§ **About this task**
Each line containing the string "knee" should be copied out of the entries.

[Named joint coordinates]
******

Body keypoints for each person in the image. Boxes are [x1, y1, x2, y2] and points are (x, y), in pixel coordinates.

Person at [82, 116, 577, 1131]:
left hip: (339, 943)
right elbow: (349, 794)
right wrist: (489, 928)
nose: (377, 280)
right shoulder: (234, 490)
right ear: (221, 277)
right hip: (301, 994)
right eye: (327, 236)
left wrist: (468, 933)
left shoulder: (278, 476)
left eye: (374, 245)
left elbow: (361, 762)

******

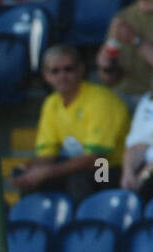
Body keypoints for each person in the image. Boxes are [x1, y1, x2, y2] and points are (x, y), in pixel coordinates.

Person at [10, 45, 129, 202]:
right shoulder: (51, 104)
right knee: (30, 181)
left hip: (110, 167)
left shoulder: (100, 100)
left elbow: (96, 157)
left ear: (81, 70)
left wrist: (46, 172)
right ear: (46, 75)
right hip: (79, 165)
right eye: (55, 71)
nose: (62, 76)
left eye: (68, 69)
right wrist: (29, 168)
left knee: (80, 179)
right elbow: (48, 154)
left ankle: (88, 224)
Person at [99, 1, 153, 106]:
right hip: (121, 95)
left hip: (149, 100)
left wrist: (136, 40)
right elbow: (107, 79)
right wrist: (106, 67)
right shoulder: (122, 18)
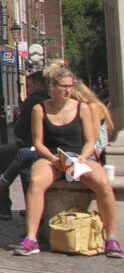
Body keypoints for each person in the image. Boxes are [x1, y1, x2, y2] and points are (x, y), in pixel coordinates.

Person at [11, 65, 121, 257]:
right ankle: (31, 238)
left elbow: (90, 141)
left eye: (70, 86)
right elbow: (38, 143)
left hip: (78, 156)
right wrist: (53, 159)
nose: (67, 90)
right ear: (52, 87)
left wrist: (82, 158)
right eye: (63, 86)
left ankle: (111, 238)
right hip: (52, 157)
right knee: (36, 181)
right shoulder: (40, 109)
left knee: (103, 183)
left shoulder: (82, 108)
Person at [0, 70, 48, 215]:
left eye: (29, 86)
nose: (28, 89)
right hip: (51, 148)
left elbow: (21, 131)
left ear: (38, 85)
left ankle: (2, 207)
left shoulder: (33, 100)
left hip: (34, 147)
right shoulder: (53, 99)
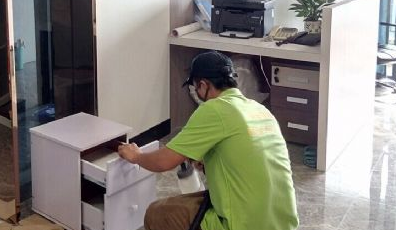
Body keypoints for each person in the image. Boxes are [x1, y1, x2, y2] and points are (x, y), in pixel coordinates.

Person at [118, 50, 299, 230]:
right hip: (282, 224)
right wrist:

******

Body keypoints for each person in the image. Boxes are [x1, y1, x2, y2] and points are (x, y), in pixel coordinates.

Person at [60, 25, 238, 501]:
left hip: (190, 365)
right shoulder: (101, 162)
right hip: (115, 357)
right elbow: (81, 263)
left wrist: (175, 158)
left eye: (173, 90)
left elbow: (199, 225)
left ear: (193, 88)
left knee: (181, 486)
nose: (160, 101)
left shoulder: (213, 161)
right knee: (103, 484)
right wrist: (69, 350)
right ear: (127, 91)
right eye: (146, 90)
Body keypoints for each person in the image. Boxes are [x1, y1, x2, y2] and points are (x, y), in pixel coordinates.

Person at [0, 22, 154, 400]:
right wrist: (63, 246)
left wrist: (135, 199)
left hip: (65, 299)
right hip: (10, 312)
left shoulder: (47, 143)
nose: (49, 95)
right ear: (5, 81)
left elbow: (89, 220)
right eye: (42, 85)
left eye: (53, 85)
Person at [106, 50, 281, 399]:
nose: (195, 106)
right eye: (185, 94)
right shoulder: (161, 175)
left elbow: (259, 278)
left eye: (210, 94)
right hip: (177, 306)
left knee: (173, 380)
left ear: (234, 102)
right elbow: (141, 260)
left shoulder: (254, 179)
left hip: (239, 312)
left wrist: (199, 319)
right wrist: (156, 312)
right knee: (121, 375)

******

§ **Solved problem**
right knee: (30, 181)
left knee: (80, 179)
right knee: (36, 181)
left knee: (103, 183)
left knee: (181, 486)
right knee: (103, 484)
left knee: (173, 380)
right knee: (121, 375)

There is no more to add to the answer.